§ **The input**

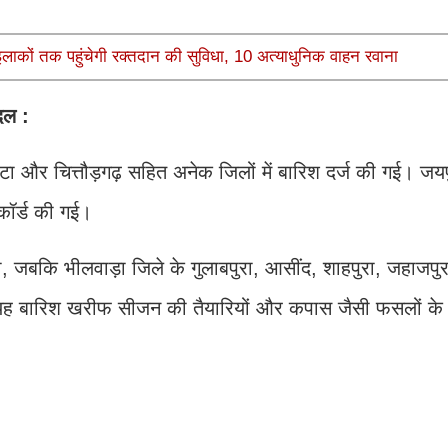
इलाकों तक पहुंचेगी रक्तदान की सुविधा, 10 अत्याधुनिक वाहन रवाना
ादल :
ा और चित्तौड़गढ़ सहित अनेक जिलों में बारिश दर्ज की गई। जयप
रिकॉर्ड की गई।
ा, जबकि भीलवाड़ा जिले के गुलाबपुरा, आसींद, शाहपुरा, जहाजपु
है कि यह बारिश खरीफ सीजन की तैयारियों और कपास जैसी फसलों के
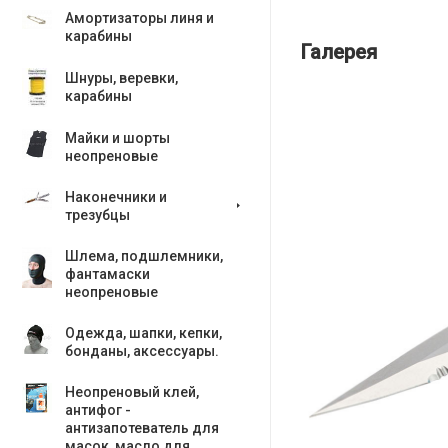
Амортизаторы линя и
карабины
Галерея
Шнуры, веревки,
карабины
Майки и шорты
неопреновые
Наконечники и
трезубцы
Шлема, подшлемники,
фантамаски
неопреновые
Одежда, шапки, кепки,
бонданы, аксесcуары.
Неопреновый клей,
антифог -
антизапотеватель для
масок, масло для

§ **Your objective**
Every word of the data should be reproduced exactly; please omit any pictures.

§ **Task answer**
इलाकों तक पहुंचेगी रक्तदान की सुविधा, 10 अत्याधुनिक वाहन रवाना
ादल :
ा और चित्तौड़गढ़ सहित अनेक जिलों में बारिश दर्ज की गई। जयप
रिकॉर्ड की गई।
ा, जबकि भीलवाड़ा जिले के गुलाबपुरा, आसींद, शाहपुरा, जहाजपु
है कि यह बारिश खरीफ सीजन की तैयारियों और कपास जैसी फसलों के
Амортизаторы линя и
карабины
Галерея
Шнуры, веревки,
карабины
Майки и шорты
неопреновые
Наконечники и
трезубцы
Шлема, подшлемники,
фантамаски
неопреновые
Одежда, шапки, кепки,
бонданы, аксесcуары.
Неопреновый клей,
антифог -
антизапотеватель для
масок, масло для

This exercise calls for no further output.